§ Requirement: Copy the lines below word for word, from the first one through the line with "ESL Content Coordinator & Educator", including that line. Leave the pictures out of your copy.

§ Data to process:
★ ★ ★ ★ ★

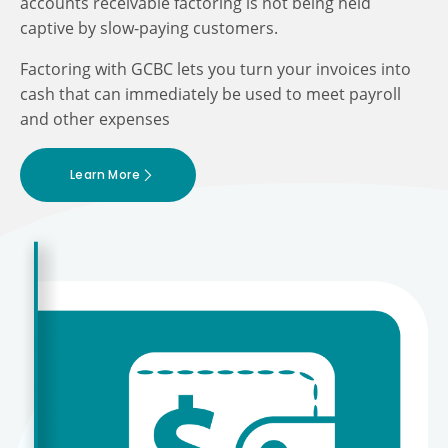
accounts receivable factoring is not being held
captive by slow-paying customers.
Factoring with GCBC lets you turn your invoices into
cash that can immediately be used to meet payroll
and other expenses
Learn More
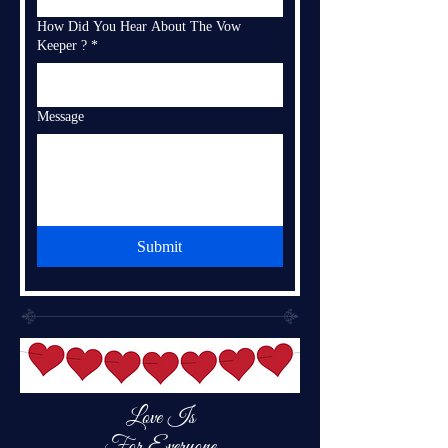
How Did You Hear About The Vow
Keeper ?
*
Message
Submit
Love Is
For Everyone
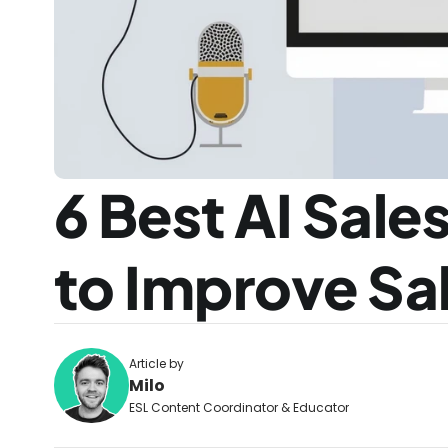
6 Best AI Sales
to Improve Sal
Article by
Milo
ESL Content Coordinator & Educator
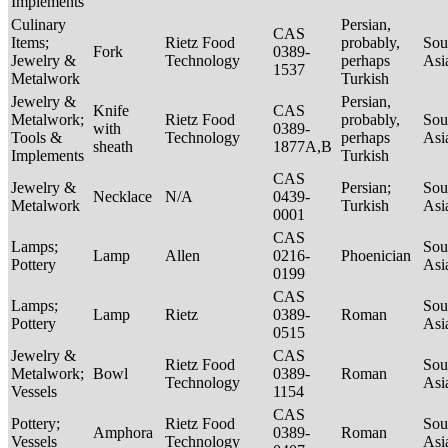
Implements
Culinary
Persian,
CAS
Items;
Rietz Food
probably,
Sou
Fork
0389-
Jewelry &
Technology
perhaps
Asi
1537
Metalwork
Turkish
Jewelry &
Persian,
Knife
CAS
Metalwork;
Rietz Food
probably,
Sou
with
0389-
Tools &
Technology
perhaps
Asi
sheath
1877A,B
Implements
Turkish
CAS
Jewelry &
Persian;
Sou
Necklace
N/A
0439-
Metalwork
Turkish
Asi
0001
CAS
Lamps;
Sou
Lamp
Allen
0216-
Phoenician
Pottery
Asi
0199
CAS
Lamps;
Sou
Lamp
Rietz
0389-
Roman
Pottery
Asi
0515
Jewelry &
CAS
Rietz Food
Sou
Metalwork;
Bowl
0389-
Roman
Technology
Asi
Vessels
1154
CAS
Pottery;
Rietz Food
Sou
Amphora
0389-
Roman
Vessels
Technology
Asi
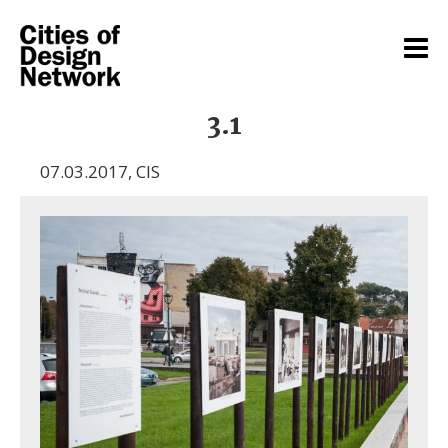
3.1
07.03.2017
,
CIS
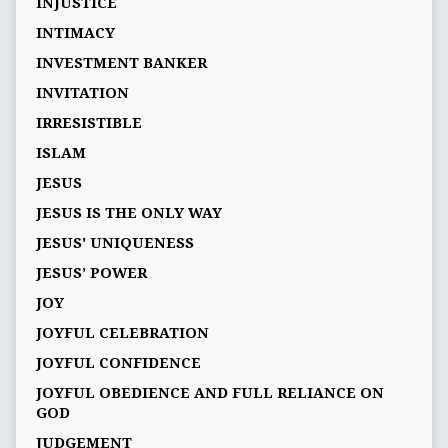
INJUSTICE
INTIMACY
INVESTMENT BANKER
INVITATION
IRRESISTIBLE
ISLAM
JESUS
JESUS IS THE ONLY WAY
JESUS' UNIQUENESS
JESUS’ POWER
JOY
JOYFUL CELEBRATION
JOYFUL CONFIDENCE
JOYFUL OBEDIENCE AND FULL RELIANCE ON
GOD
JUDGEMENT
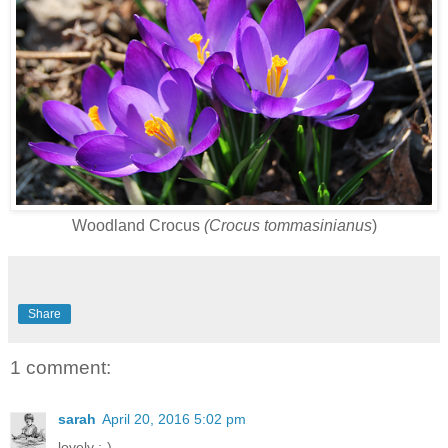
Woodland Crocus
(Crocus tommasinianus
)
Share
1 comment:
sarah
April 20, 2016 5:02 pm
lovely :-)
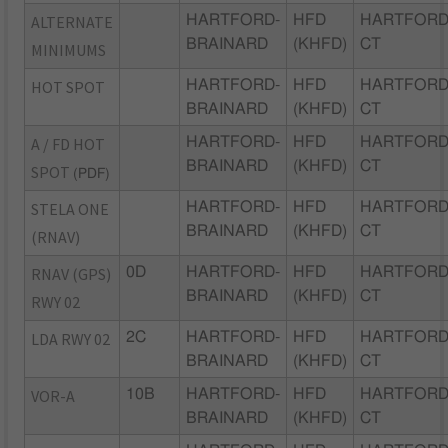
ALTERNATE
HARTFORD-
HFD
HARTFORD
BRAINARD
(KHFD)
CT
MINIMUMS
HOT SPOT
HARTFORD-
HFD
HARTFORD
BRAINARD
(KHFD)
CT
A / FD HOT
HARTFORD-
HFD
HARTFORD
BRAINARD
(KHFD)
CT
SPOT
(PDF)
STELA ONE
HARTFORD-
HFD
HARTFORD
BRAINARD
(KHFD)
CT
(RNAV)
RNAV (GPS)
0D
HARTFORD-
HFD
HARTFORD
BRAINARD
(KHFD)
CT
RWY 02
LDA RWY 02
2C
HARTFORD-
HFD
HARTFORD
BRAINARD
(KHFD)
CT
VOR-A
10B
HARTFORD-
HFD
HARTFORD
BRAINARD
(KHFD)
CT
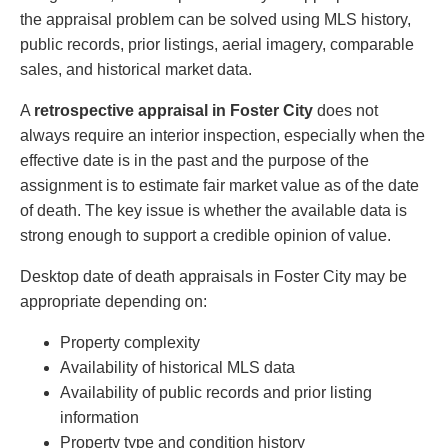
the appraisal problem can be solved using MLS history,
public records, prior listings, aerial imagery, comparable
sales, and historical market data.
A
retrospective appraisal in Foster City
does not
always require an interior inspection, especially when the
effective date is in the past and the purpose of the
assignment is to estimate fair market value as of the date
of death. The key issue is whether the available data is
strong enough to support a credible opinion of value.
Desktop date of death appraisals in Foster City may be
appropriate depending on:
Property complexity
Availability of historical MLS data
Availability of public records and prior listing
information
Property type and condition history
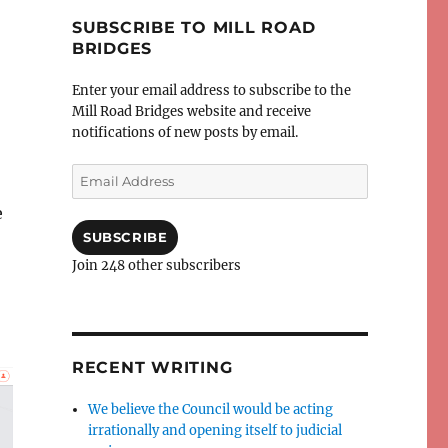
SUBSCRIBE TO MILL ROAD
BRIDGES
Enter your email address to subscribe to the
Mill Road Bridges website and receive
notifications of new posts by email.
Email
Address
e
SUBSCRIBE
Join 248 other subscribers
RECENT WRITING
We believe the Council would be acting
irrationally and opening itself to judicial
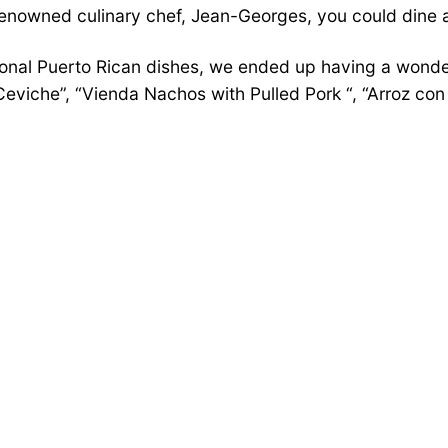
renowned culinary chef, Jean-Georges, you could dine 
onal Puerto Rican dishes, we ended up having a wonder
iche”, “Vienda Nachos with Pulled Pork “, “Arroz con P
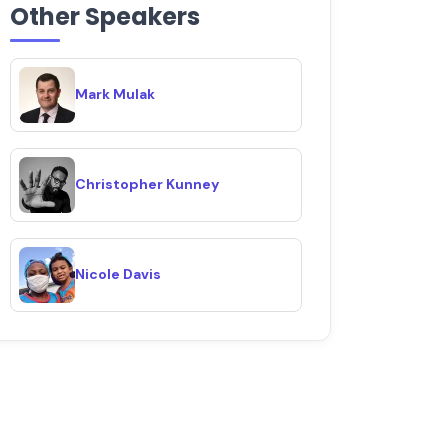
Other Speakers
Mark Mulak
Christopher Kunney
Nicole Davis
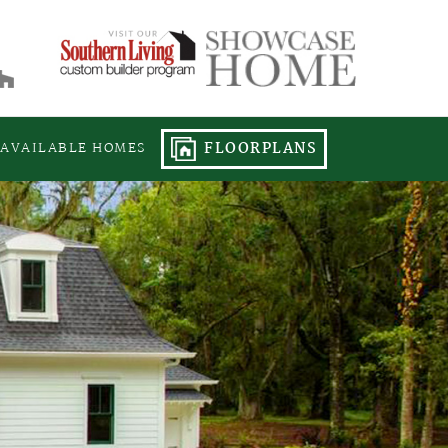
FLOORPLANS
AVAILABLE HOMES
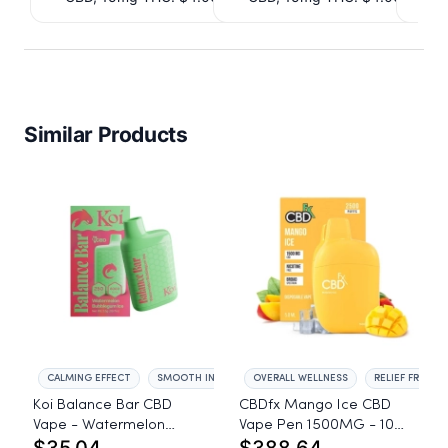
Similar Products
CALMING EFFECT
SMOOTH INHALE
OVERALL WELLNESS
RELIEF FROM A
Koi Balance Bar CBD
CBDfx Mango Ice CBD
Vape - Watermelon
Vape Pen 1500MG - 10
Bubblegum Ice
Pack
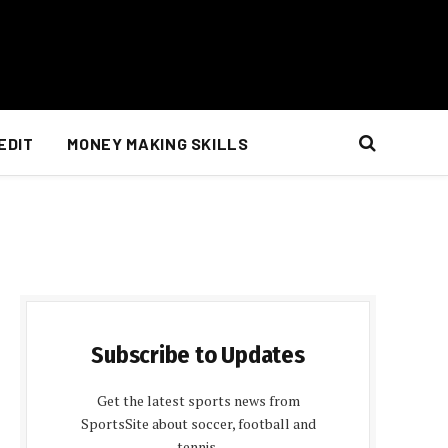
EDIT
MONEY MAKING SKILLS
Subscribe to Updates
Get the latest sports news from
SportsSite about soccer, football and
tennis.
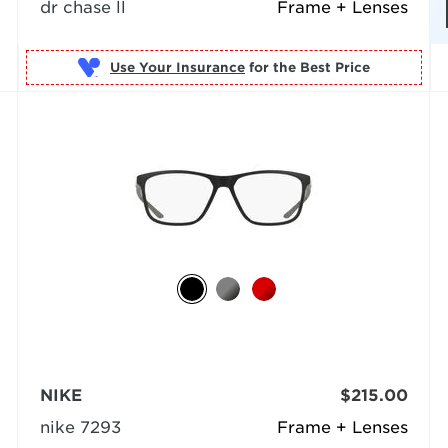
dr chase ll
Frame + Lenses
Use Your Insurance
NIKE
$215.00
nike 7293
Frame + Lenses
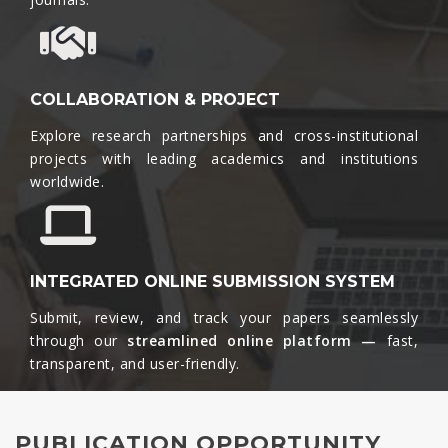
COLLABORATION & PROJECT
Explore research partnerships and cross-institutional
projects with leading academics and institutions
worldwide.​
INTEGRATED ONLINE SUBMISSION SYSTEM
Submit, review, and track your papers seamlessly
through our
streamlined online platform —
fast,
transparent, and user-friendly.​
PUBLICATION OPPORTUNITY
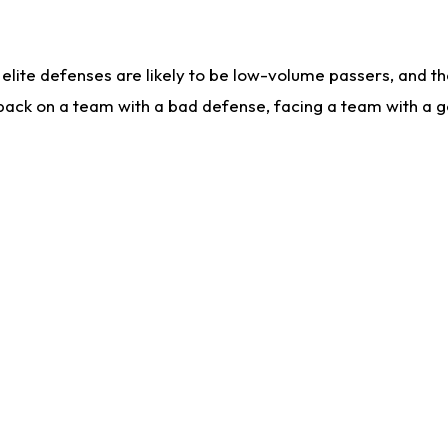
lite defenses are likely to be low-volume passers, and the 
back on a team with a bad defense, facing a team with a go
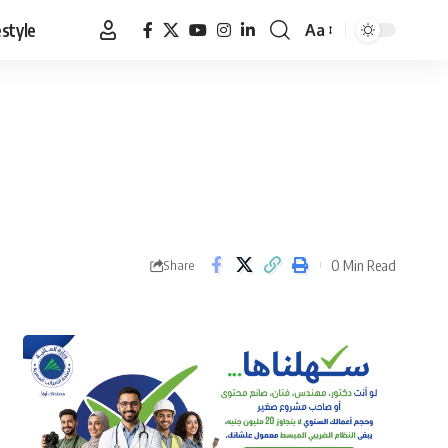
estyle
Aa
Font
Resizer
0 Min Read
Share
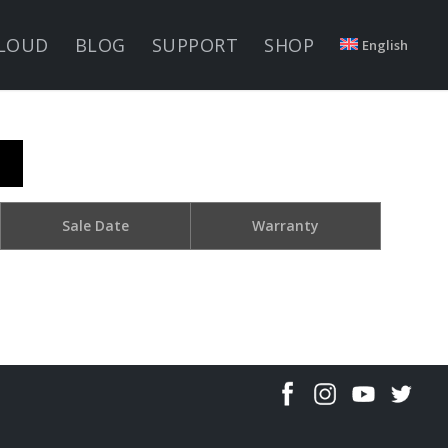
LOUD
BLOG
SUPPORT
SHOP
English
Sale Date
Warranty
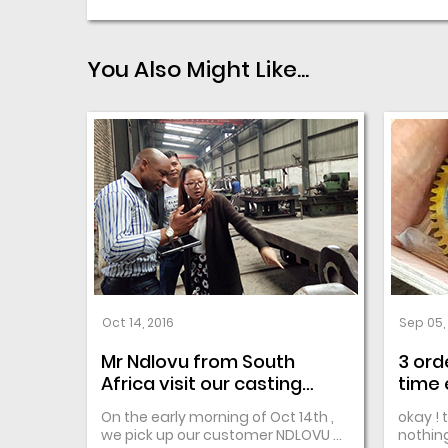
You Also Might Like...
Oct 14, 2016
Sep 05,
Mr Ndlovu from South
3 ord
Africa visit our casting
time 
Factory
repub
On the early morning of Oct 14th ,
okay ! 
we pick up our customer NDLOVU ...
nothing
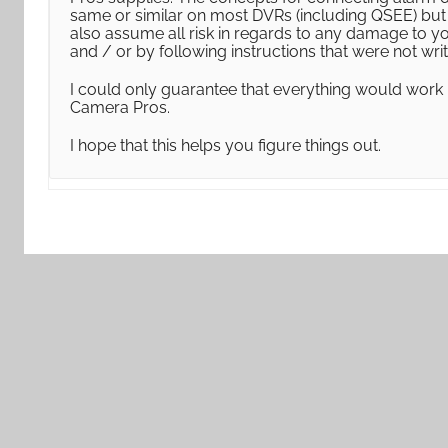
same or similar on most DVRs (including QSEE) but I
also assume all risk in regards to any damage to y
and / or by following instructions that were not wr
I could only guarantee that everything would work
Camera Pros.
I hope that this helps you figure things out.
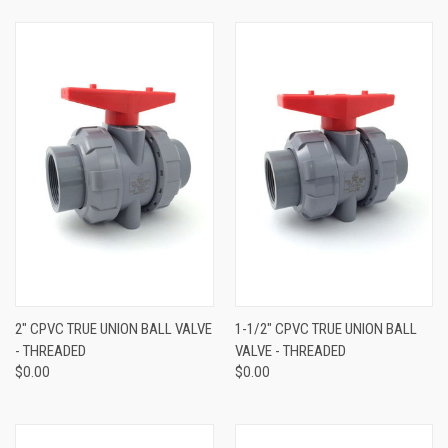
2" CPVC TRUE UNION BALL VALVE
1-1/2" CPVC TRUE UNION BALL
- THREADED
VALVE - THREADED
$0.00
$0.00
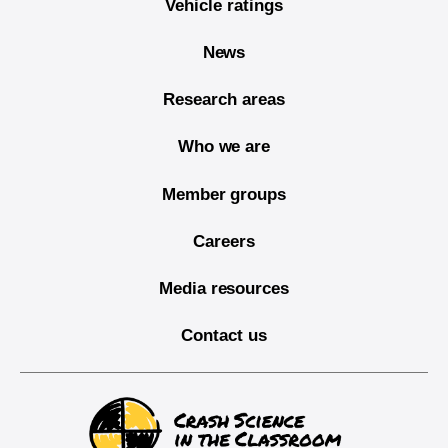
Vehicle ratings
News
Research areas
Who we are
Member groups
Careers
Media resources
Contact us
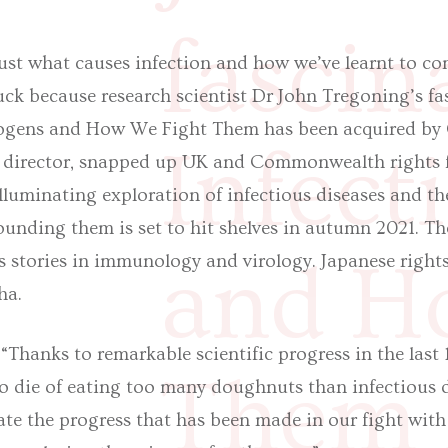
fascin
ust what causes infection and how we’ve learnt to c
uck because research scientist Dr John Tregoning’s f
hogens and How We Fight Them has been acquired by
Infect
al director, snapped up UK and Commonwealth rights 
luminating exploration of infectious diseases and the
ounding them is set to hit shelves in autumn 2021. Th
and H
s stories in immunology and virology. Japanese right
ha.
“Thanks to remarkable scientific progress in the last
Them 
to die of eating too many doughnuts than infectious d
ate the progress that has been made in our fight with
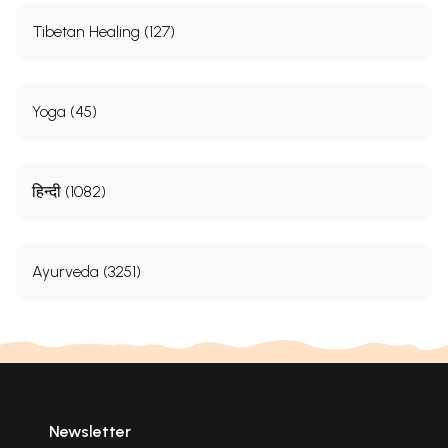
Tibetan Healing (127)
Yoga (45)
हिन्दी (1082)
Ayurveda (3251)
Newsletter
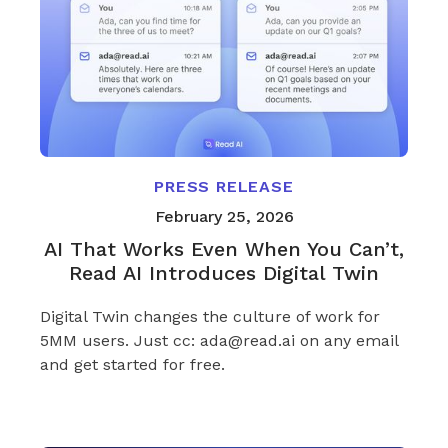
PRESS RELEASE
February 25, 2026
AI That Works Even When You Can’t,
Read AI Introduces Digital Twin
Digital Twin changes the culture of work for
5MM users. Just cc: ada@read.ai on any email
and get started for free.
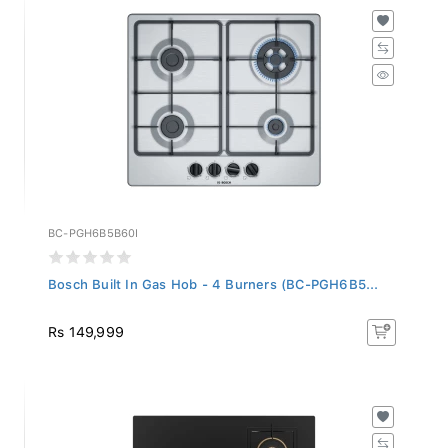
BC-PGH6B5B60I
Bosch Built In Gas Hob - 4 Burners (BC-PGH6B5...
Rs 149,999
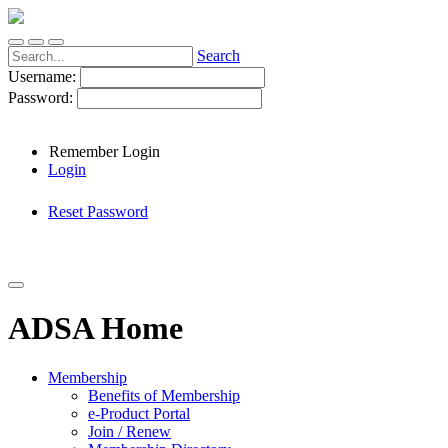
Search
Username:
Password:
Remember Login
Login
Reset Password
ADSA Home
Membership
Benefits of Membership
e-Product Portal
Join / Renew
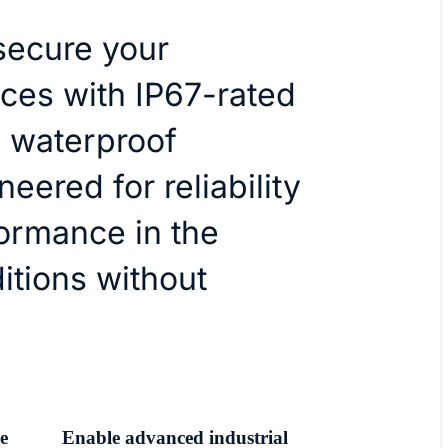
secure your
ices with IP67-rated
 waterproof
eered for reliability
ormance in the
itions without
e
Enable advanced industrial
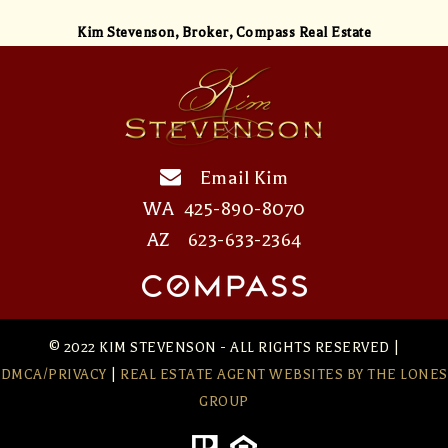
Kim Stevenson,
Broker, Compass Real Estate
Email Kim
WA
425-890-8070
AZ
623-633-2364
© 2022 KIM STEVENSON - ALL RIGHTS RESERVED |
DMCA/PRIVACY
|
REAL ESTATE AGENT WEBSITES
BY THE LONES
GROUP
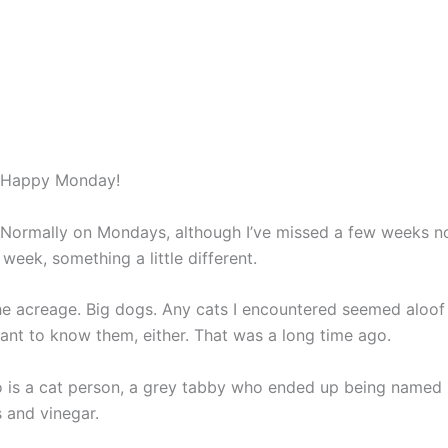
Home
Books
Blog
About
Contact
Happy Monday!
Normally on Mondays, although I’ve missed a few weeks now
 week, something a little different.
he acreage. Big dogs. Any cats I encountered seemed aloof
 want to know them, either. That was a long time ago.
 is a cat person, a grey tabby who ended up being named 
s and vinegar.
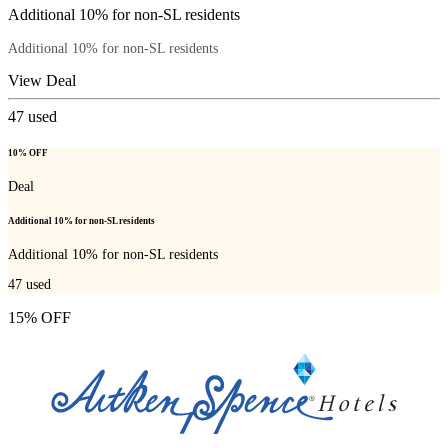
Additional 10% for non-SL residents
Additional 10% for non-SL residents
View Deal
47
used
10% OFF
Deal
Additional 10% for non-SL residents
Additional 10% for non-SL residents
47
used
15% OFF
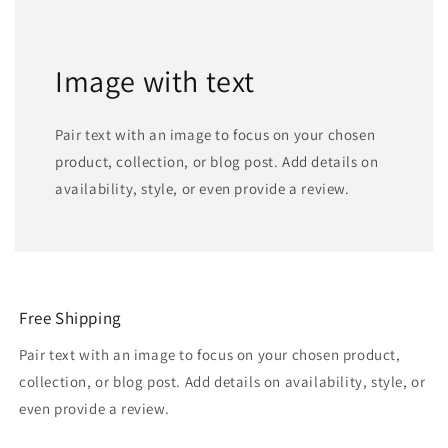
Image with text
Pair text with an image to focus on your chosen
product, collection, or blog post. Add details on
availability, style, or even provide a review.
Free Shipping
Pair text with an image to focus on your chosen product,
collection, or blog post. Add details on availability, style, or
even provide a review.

★ ★ ★ ★ ★

§ Written answer:
accounts receivable factoring is not being held
captive by slow-paying customers.
Factoring with GCBC lets you turn your invoices into
cash that can immediately be used to meet payroll
and other expenses
Learn More
How Did You Hear About The Vow
Keeper ?
*
Message
Submit
Love Is
For Everyone
6 Best AI Sales
to Improve Sal
Article by
Milo
ESL Content Coordinator & Educator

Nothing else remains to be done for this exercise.